[Data items]
════════════════════

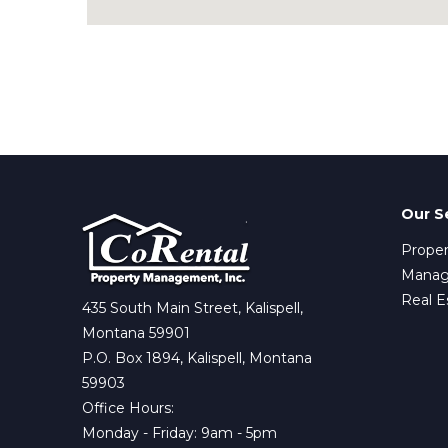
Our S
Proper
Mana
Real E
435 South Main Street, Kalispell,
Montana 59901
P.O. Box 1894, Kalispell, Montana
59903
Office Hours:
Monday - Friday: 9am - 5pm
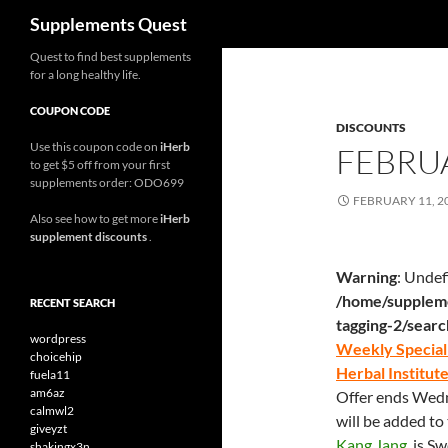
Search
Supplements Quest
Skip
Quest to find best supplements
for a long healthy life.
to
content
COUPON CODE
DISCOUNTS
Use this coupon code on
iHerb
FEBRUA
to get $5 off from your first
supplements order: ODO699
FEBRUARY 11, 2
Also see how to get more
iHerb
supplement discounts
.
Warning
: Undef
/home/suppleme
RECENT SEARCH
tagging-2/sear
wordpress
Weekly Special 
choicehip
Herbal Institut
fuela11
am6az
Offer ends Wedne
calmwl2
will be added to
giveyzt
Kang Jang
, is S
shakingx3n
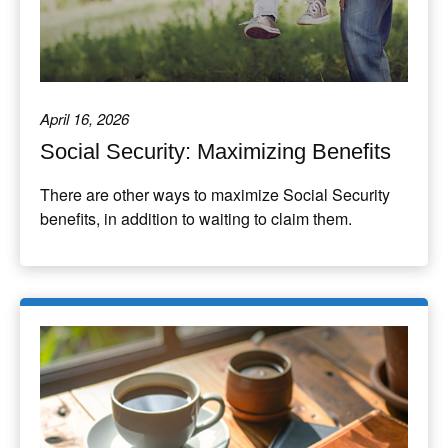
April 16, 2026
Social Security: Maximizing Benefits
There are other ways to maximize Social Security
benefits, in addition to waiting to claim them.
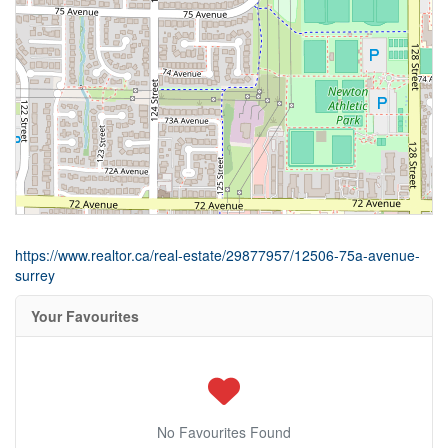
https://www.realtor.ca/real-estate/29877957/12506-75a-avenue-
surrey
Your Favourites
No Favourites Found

════════════════════

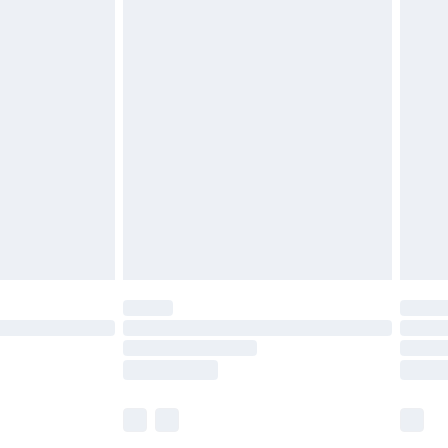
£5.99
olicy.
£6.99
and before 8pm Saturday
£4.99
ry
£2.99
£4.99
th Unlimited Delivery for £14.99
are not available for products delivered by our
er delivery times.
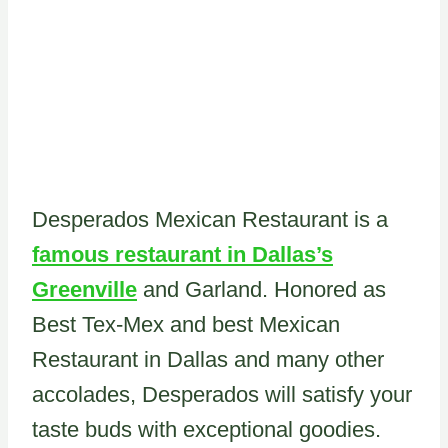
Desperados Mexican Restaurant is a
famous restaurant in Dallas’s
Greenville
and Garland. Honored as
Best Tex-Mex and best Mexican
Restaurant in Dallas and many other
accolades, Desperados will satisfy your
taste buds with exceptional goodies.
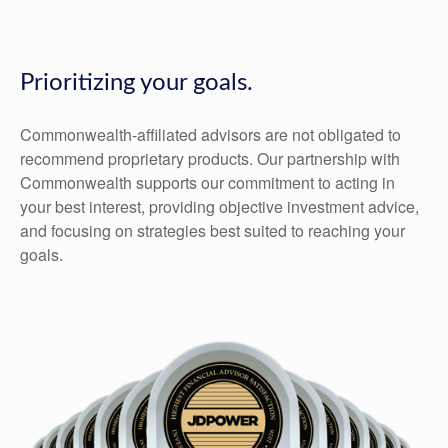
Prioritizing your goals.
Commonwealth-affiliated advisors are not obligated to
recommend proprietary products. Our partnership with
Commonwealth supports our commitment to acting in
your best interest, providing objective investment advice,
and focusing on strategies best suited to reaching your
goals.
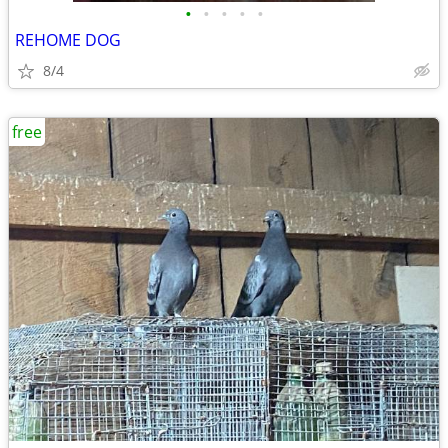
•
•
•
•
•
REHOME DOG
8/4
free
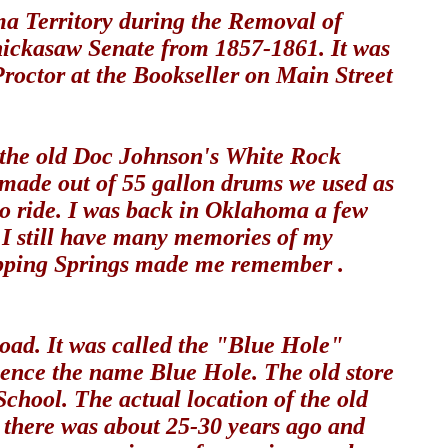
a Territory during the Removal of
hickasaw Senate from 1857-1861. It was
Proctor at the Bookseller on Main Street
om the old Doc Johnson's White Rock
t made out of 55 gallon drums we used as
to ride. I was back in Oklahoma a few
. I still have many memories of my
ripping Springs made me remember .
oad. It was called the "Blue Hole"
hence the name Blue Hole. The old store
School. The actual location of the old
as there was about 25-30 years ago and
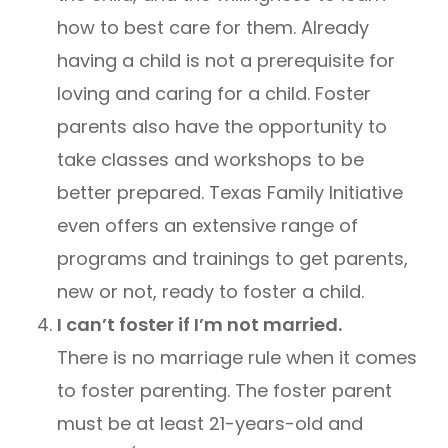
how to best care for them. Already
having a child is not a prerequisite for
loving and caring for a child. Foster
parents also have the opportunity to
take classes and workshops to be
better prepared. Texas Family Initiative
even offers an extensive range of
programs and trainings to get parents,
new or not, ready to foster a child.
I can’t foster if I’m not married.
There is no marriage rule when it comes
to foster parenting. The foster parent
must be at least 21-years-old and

════════════════════

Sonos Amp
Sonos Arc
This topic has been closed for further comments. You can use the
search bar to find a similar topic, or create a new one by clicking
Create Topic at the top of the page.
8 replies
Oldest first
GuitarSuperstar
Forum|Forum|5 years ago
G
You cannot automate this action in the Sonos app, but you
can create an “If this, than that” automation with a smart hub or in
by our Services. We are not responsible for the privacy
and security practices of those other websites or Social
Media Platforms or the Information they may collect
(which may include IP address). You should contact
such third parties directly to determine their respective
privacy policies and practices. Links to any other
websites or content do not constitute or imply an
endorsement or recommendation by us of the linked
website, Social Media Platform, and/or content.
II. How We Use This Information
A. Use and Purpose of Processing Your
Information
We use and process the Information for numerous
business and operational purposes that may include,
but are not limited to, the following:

════════════════════

- _ACTIVITY_:
Locate every line in the data items that contains the word "include", treating uppercase and lowercase as distinct, and copy each such line.

- _RESULT OF THIS EXERCISE_:
(which may include IP address). You should contact
business and operational purposes that may include,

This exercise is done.